- _Task to carry out_: What you return must match the records exactly, with every line included.
[[ Excerpted data open ]]
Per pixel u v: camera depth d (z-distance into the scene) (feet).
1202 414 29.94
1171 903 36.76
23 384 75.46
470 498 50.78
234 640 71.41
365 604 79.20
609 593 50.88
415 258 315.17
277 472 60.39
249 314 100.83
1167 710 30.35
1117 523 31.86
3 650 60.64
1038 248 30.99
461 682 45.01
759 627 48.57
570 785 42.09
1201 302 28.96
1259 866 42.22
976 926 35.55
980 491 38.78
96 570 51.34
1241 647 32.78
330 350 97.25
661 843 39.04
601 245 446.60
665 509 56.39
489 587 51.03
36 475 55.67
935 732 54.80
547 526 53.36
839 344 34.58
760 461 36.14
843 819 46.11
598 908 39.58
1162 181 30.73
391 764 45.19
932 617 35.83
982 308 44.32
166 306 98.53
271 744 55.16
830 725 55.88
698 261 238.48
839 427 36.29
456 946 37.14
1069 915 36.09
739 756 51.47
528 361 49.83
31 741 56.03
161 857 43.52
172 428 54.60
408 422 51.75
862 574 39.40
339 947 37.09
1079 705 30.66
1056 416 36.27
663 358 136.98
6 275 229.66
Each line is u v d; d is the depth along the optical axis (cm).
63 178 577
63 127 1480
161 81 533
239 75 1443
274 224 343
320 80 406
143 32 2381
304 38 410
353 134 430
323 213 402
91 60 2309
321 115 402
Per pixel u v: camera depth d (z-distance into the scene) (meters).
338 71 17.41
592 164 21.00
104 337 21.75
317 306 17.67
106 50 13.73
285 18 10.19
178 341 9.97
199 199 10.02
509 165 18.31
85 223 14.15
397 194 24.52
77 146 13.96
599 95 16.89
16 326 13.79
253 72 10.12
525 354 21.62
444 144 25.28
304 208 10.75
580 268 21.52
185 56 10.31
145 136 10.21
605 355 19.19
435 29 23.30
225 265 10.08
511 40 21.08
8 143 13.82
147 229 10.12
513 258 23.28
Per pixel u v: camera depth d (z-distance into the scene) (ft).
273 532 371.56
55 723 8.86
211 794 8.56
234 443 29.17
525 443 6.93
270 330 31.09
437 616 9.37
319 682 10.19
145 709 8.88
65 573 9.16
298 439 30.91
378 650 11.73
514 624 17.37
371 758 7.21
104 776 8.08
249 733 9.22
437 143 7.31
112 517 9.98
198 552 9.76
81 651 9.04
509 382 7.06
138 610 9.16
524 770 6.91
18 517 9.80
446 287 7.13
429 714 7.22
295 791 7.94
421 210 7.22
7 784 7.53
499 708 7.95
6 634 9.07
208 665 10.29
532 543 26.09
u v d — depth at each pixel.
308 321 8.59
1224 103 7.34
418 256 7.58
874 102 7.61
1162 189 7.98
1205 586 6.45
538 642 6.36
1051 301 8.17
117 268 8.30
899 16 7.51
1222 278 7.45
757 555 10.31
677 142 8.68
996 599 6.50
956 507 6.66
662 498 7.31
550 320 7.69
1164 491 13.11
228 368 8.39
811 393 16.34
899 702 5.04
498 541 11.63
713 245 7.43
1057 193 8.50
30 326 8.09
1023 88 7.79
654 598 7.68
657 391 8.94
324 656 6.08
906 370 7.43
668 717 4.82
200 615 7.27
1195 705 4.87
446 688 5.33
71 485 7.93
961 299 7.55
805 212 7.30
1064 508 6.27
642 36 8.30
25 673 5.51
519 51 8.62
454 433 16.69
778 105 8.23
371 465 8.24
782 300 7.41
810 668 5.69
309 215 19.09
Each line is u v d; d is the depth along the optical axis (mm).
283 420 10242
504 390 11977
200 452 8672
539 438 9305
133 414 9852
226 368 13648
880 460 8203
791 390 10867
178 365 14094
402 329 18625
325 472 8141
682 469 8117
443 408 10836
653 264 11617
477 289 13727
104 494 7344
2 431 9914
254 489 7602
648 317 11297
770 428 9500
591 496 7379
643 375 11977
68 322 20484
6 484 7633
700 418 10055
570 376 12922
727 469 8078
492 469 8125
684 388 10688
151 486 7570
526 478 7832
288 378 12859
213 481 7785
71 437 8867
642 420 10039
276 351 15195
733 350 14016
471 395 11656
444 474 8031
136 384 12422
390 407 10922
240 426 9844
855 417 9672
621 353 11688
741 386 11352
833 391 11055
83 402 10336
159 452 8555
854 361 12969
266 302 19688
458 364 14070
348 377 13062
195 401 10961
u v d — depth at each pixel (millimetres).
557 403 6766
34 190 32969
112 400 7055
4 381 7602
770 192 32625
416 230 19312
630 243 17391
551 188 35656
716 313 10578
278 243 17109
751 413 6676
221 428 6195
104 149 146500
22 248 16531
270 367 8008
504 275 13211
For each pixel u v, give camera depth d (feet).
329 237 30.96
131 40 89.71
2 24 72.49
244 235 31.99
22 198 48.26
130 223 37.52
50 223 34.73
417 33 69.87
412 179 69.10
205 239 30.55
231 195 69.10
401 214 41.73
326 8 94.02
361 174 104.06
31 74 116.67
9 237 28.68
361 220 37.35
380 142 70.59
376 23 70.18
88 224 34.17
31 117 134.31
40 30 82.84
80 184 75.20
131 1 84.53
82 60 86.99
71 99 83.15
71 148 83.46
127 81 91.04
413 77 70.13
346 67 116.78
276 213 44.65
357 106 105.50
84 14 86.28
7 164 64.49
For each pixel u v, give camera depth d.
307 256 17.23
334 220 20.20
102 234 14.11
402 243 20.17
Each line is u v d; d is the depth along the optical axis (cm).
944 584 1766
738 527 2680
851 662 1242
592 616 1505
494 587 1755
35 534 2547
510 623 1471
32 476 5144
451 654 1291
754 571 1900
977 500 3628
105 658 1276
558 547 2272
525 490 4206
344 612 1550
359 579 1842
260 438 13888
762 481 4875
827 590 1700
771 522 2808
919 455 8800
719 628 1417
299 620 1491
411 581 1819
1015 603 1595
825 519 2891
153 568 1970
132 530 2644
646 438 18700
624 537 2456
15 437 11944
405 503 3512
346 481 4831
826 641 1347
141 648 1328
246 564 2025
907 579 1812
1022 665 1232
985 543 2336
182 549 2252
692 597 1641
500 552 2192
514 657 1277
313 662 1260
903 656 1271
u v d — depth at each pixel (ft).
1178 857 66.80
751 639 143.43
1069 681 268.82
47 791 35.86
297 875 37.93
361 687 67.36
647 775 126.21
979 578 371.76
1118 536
[[ Excerpted data closed ]]
- _Response_:
Per pixel u v: camera depth d (z-distance into the scene) (feet).
1202 414 29.94
1171 903 36.76
23 384 75.46
470 498 50.78
234 640 71.41
365 604 79.20
609 593 50.88
415 258 315.17
277 472 60.39
249 314 100.83
1167 710 30.35
1117 523 31.86
3 650 60.64
1038 248 30.99
461 682 45.01
759 627 48.57
570 785 42.09
1201 302 28.96
1259 866 42.22
976 926 35.55
980 491 38.78
96 570 51.34
1241 647 32.78
330 350 97.25
661 843 39.04
601 245 446.60
665 509 56.39
489 587 51.03
36 475 55.67
935 732 54.80
547 526 53.36
839 344 34.58
760 461 36.14
843 819 46.11
598 908 39.58
1162 181 30.73
391 764 45.19
932 617 35.83
982 308 44.32
166 306 98.53
271 744 55.16
830 725 55.88
698 261 238.48
839 427 36.29
456 946 37.14
1069 915 36.09
739 756 51.47
528 361 49.83
31 741 56.03
161 857 43.52
172 428 54.60
408 422 51.75
862 574 39.40
339 947 37.09
1079 705 30.66
1056 416 36.27
663 358 136.98
6 275 229.66
Each line is u v d; d is the depth along the optical axis (cm).
63 178 577
63 127 1480
161 81 533
239 75 1443
274 224 343
320 80 406
143 32 2381
304 38 410
353 134 430
323 213 402
91 60 2309
321 115 402
Per pixel u v: camera depth d (z-distance into the scene) (meters).
338 71 17.41
592 164 21.00
104 337 21.75
317 306 17.67
106 50 13.73
285 18 10.19
178 341 9.97
199 199 10.02
509 165 18.31
85 223 14.15
397 194 24.52
77 146 13.96
599 95 16.89
16 326 13.79
253 72 10.12
525 354 21.62
444 144 25.28
304 208 10.75
580 268 21.52
185 56 10.31
145 136 10.21
605 355 19.19
435 29 23.30
225 265 10.08
511 40 21.08
8 143 13.82
147 229 10.12
513 258 23.28
Per pixel u v: camera depth d (z-distance into the scene) (ft).
273 532 371.56
55 723 8.86
211 794 8.56
234 443 29.17
525 443 6.93
270 330 31.09
437 616 9.37
319 682 10.19
145 709 8.88
65 573 9.16
298 439 30.91
378 650 11.73
514 624 17.37
371 758 7.21
104 776 8.08
249 733 9.22
437 143 7.31
112 517 9.98
198 552 9.76
81 651 9.04
509 382 7.06
138 610 9.16
524 770 6.91
18 517 9.80
446 287 7.13
429 714 7.22
295 791 7.94
421 210 7.22
7 784 7.53
499 708 7.95
6 634 9.07
208 665 10.29
532 543 26.09
u v d — depth at each pixel.
308 321 8.59
1224 103 7.34
418 256 7.58
874 102 7.61
1162 189 7.98
1205 586 6.45
538 642 6.36
1051 301 8.17
117 268 8.30
899 16 7.51
1222 278 7.45
757 555 10.31
677 142 8.68
996 599 6.50
956 507 6.66
662 498 7.31
550 320 7.69
1164 491 13.11
228 368 8.39
811 393 16.34
899 702 5.04
498 541 11.63
713 245 7.43
1057 193 8.50
30 326 8.09
1023 88 7.79
654 598 7.68
657 391 8.94
324 656 6.08
906 370 7.43
668 717 4.82
200 615 7.27
1195 705 4.87
446 688 5.33
71 485 7.93
961 299 7.55
805 212 7.30
1064 508 6.27
642 36 8.30
25 673 5.51
519 51 8.62
454 433 16.69
778 105 8.23
371 465 8.24
782 300 7.41
810 668 5.69
309 215 19.09
Each line is u v d; d is the depth along the optical axis (mm).
283 420 10242
504 390 11977
200 452 8672
539 438 9305
133 414 9852
226 368 13648
880 460 8203
791 390 10867
178 365 14094
402 329 18625
325 472 8141
682 469 8117
443 408 10836
653 264 11617
477 289 13727
104 494 7344
2 431 9914
254 489 7602
648 317 11297
770 428 9500
591 496 7379
643 375 11977
68 322 20484
6 484 7633
700 418 10055
570 376 12922
727 469 8078
492 469 8125
684 388 10688
151 486 7570
526 478 7832
288 378 12859
213 481 7785
71 437 8867
642 420 10039
276 351 15195
733 350 14016
471 395 11656
444 474 8031
136 384 12422
390 407 10922
240 426 9844
855 417 9672
621 353 11688
741 386 11352
833 391 11055
83 402 10336
159 452 8555
854 361 12969
266 302 19688
458 364 14070
348 377 13062
195 401 10961
u v d — depth at each pixel (millimetres).
557 403 6766
34 190 32969
112 400 7055
4 381 7602
770 192 32625
416 230 19312
630 243 17391
551 188 35656
716 313 10578
278 243 17109
751 413 6676
221 428 6195
104 149 146500
22 248 16531
270 367 8008
504 275 13211
For each pixel u v, give camera depth d (feet).
329 237 30.96
131 40 89.71
2 24 72.49
244 235 31.99
22 198 48.26
130 223 37.52
50 223 34.73
417 33 69.87
412 179 69.10
205 239 30.55
231 195 69.10
401 214 41.73
326 8 94.02
361 174 104.06
31 74 116.67
9 237 28.68
361 220 37.35
380 142 70.59
376 23 70.18
88 224 34.17
31 117 134.31
40 30 82.84
80 184 75.20
131 1 84.53
82 60 86.99
71 99 83.15
71 148 83.46
127 81 91.04
413 77 70.13
346 67 116.78
276 213 44.65
357 106 105.50
84 14 86.28
7 164 64.49
For each pixel u v, give camera depth d.
307 256 17.23
334 220 20.20
102 234 14.11
402 243 20.17
Each line is u v d; d is the depth along the optical axis (cm).
944 584 1766
738 527 2680
851 662 1242
592 616 1505
494 587 1755
35 534 2547
510 623 1471
32 476 5144
451 654 1291
754 571 1900
977 500 3628
105 658 1276
558 547 2272
525 490 4206
344 612 1550
359 579 1842
260 438 13888
762 481 4875
827 590 1700
771 522 2808
919 455 8800
719 628 1417
299 620 1491
411 581 1819
1015 603 1595
825 519 2891
153 568 1970
132 530 2644
646 438 18700
624 537 2456
15 437 11944
405 503 3512
346 481 4831
826 641 1347
141 648 1328
246 564 2025
907 579 1812
1022 665 1232
985 543 2336
182 549 2252
692 597 1641
500 552 2192
514 657 1277
313 662 1260
903 656 1271
u v d — depth at each pixel (ft).
1178 857 66.80
751 639 143.43
1069 681 268.82
47 791 35.86
297 875 37.93
361 687 67.36
647 775 126.21
979 578 371.76
1118 536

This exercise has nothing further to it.